The following table reconciles the beginning and ending balances for residual assets:

 

     Three Months Ended     Six Months Ended  
     June 30,
2013
    June 30,
2012
    June 30,
2013
    June 30,
2012
 

Balance, beginning of period

   $ 4,436,199      $ 4,647,044      $ 4,638,579      $ 4,870,715   

Accretion

     118,983        76,418        246,258        225,074   

Additions

     9,975        28,837        9,975        28,837   

Collections

     (249,413     (275,314     (370,818     (500,155

Unrealized gain (loss) on residual assets

     126,569        190,321        (81,681     42,835   
  

 

 

   

 

 

   

 

 

   

 

 

 

Balance, end of period

   $ 4,442,313      $ 4,667,306      $ 4,442,313      $ 4,667,306   
  

 

 

   

 

 

   

 

 

   

 

 

 

At June 30, 2013 and December 31, 2012, the aggregate fair value of nonrecourse debt was $204.5 million and $212.7 million, with a carrying value of $194.1 million and $196.0 million, respectively. The fair values of nonrecourse debt are determined using a discounted cash flow model and Level 3 inputs. The significant unobservable inputs used in the fair value determination of the Company’s nonrecourse debt are discount rates and interest rates in recent comparable transactions. Significant increases in discount rates would result in a significantly lower fair value. Significant decreases in discount rates and recent comparable transactions in isolation would result in a significantly higher fair value.

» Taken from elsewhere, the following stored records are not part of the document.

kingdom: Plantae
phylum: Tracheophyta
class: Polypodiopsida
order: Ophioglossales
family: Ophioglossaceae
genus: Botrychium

At June 30, 2013 and December 31, 2012, the aggregate fair value of the Company’s credit facility was $0 million and $4.2 million, with a carrying value of $0 million and $4.2 million, respectively. The fair values of the credit facility are determined using a discounted cash flow model and Level 3 inputs. The significant unobservable inputs used in the fair value determination of the Company’s credit facility are discount rates. Significant increases in discount rates would result in a significantly lower fair value. Significant decreases in discount rates in isolation would result in a significantly higher fair value.

 

The Company’s financial instruments include cash equivalents that are carried at amounts that approximate fair value.

Concentration of Credit Risk

Financial instruments that potentially subject the Company to concentrations of credit risk are principally cash and cash equivalents. At June 30, 2013 and December 31, 2012, the Company had cash deposits held in U.S. banks of $44,031,831 and $8,079,271, respectively. Included in these balances are $42,700,130 and $6,609,045 in bank deposits, respectively, in excess of amounts federally insured.

Financing receivables, direct financing leases and other investments consists of primarily U.S. government-backed receivables, investment grade state and local governments receivables and receivables from various sustainable infrastructure projects and do not in the Company’s view represent a significant concentration of credit risk.